# Ejercicios
a: Reproduce tal cual el fragmento del texto sobre la canción de Tom Waits que va desde "En el firmamento" hasta "can’t you see?".
b: Muestra todas las líneas de los registros en las que aparezca la palabra "Does".

# Texto para analizar
◆ ◆ ◆ ◆ ◆ ◆ ◆
Con veinticuatro años, Tom Waits creó en esa canción a Tom Frost, un hombre de sesenta y tantos que pone en pausa su presente monótono y decide buscar a una novia de la adolescencia, cuarenta años después. Se posa en un teléfono esquinero con el avispero en las tripas, descuelga la bocina y marca a la operadora para que lo enlace en larga distancia con Martha. Ya se han ido los veranos, cientos de recuerdos y sabrá Dios cuántas tonteras más. Ambos se casaron, cada uno con su cada cual, y vivieron para todo eso que ellos nunca pudieron. “And those were the days of roses, poetry and prose and, Martha, all I had was you and all you had was me. There was no tomorrows, we’d packed away our sorrows, and we saved them for a rainy day…”

En el firmamento de aquel primer Waits, las canciones servían para habitar una vida que aún no llegaba, para sufrirle a alguien por adelantado. Hacía falta que algo hiciera falta. Y para esa carencia placenteramente dolorosa, existen las mujeres como Martha, los amores de toda la vida que no permanecen a tu lado ni media juventud. A falta de que la realidad les dé casa, tres comidas y techo, la fantasía las protege y la nostalgia las hospeda. Tom Waits compuso aquella maravilla para figurarse viejo y desdichado por culpa de un amor esplendoroso pero imposible. “I guess that our being together was never meant to be. And Martha, Martha, I love you, can’t you see?

Martha nunca existió, pero Waits la hizo existir, al igual que a su devoto Tom Frost, el otro Tom que él jamás fue, pero que imaginó ser. Y los hizo enamorarse y arrebatarse de amor por un tiempo, y luego romperse, llorarse y distanciarse como dos pugilistas que se van a su esquina a echarse agua en las cortadas y a sobarse la piel magullada.

El cantautor de la piocha no le dio a su tocayo ficticio un bastón, un sombrero y una joroba, pero sí lo dotó de un amor perdido, una añoranza invencible y una cabina telefónica cercana y desocupada.
◆ ◆ ◆ ◆ ◆ ◆ ◆
# Datos para procesar
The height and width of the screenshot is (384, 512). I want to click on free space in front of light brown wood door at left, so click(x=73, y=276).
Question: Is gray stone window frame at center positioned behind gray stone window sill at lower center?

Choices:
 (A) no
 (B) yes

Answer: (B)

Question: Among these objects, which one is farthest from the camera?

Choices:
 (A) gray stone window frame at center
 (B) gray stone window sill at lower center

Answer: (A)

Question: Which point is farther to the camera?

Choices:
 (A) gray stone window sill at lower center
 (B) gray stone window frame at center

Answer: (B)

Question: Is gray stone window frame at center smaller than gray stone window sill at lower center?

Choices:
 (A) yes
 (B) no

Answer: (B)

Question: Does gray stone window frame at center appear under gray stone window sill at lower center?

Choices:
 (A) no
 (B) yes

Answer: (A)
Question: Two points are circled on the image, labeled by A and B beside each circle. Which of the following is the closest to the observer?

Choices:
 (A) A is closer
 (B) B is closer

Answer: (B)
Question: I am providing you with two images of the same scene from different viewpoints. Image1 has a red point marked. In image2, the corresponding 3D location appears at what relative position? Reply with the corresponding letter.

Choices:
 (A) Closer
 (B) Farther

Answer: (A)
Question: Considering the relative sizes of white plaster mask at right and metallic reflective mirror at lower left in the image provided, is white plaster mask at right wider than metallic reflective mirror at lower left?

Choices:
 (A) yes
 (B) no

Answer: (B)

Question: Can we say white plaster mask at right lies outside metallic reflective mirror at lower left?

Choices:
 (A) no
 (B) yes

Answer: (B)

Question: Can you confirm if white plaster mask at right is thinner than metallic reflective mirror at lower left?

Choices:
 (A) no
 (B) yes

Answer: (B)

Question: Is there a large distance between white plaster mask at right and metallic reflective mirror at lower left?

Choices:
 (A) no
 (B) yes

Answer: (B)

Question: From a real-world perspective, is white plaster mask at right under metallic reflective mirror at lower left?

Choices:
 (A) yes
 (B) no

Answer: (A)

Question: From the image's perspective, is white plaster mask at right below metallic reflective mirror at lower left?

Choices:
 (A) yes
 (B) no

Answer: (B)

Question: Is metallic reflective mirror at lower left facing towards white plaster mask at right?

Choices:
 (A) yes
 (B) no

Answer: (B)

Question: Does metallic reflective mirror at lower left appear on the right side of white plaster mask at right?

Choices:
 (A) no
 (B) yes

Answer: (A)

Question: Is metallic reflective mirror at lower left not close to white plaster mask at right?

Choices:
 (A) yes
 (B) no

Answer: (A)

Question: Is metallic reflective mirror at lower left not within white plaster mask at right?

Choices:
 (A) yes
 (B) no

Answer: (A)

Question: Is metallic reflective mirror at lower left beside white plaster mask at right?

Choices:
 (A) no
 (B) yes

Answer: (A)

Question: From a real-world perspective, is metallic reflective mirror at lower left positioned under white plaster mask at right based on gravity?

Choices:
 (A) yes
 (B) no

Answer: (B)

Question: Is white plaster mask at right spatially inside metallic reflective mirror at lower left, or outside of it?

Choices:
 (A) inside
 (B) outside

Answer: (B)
◆ ◆ ◆ ◆ ◆ ◆ ◆
# Respuestas escritas
a:
En el firmamento de aquel primer Waits, las canciones servían para habitar una vida que aún no llegaba, para sufrirle a alguien por adelantado. Hacía falta que algo hiciera falta. Y para esa carencia placenteramente dolorosa, existen las mujeres como Martha, los amores de toda la vida que no permanecen a tu lado ni media juventud. A falta de que la realidad les dé casa, tres comidas y techo, la fantasía las protege y la nostalgia las hospeda. Tom Waits compuso aquella maravilla para figurarse viejo y desdichado por culpa de un amor esplendoroso pero imposible. “I guess that our being together was never meant to be. And Martha, Martha, I love you, can’t you see?

b:
Question: Does gray stone window frame at center appear under gray stone window sill at lower center?
Question: Does metallic reflective mirror at lower left appear on the right side of white plaster mask at right?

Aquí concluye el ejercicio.